▶ Work instructions:
A copy of the listing below is needed, exact in every line and without images.

▶ Entries provided:
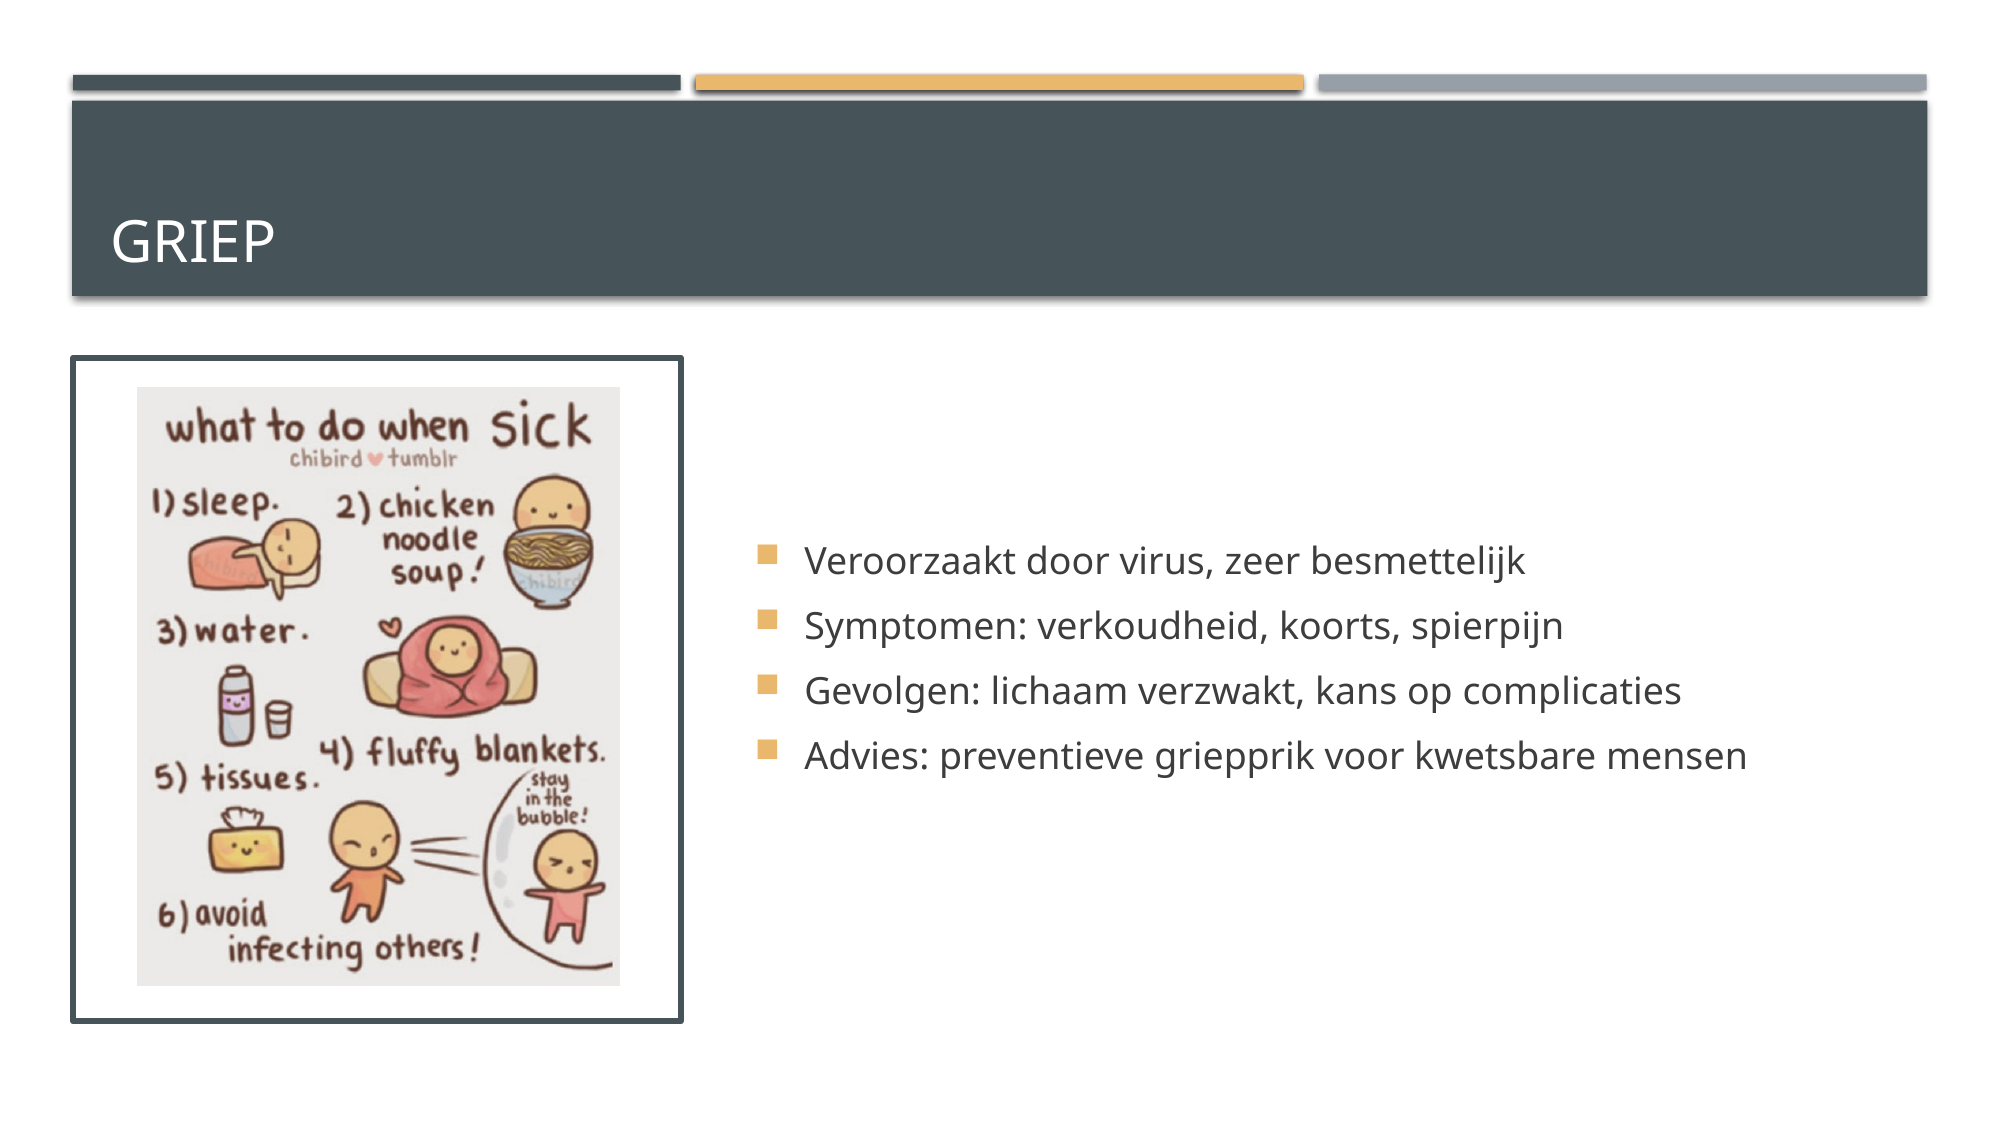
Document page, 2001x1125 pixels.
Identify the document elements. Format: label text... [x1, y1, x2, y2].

text_box [695, 74, 1304, 91]
text_box [71, 356, 682, 1023]
list Veroorzaakt door virus, zeer besmettelijk Symptomen: verkoudheid, koorts, spierpijn Gevolgen: lichaam verzwakt, kans op complicaties Advies: preventieve griepprik voor kwetsbare mensen [739, 357, 1905, 1022]
title griep [95, 115, 1905, 282]
picture [137, 386, 621, 987]
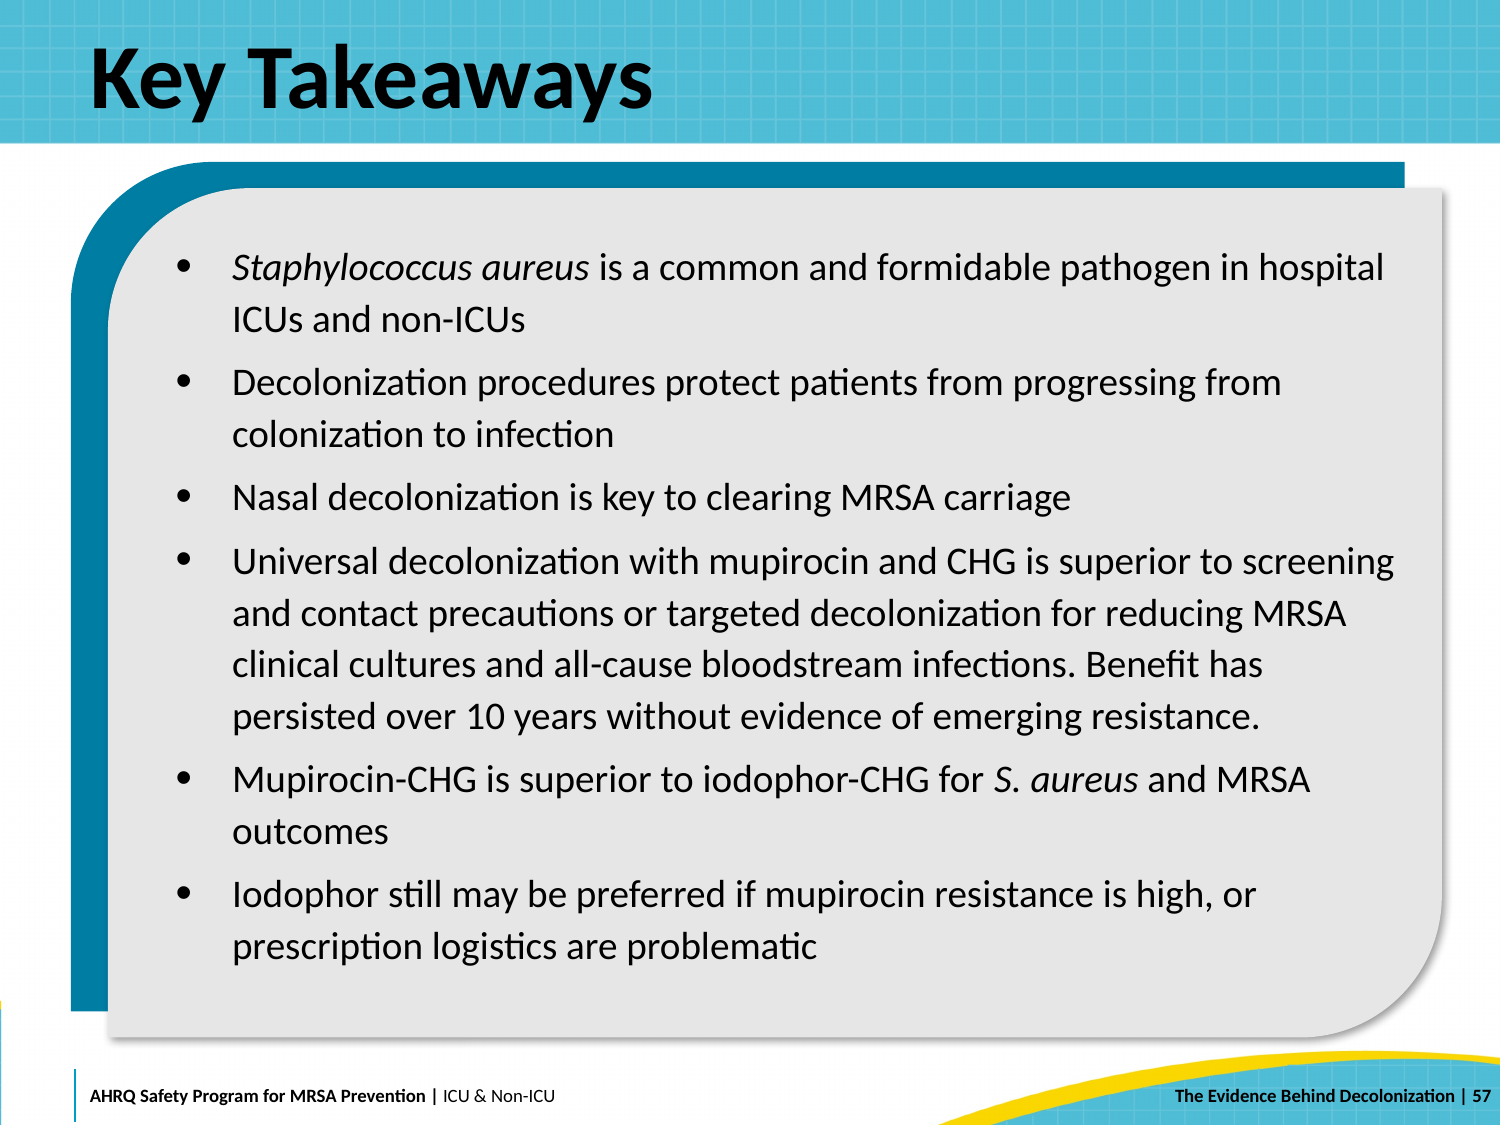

▶ Output for this task:
Document page, 2001x1125 pixels.
Identify the document elements. Format: label text... [x1, y1, x2, y2].

text_box [695, 74, 1304, 91]
text_box [71, 356, 682, 1023]
list Veroorzaakt door virus, zeer besmettelijk Symptomen: verkoudheid, koorts, spierpijn Gevolgen: lichaam verzwakt, kans op complicaties Advies: preventieve griepprik voor kwetsbare mensen [739, 357, 1905, 1022]
title griep [95, 115, 1905, 282]
picture [137, 386, 621, 987]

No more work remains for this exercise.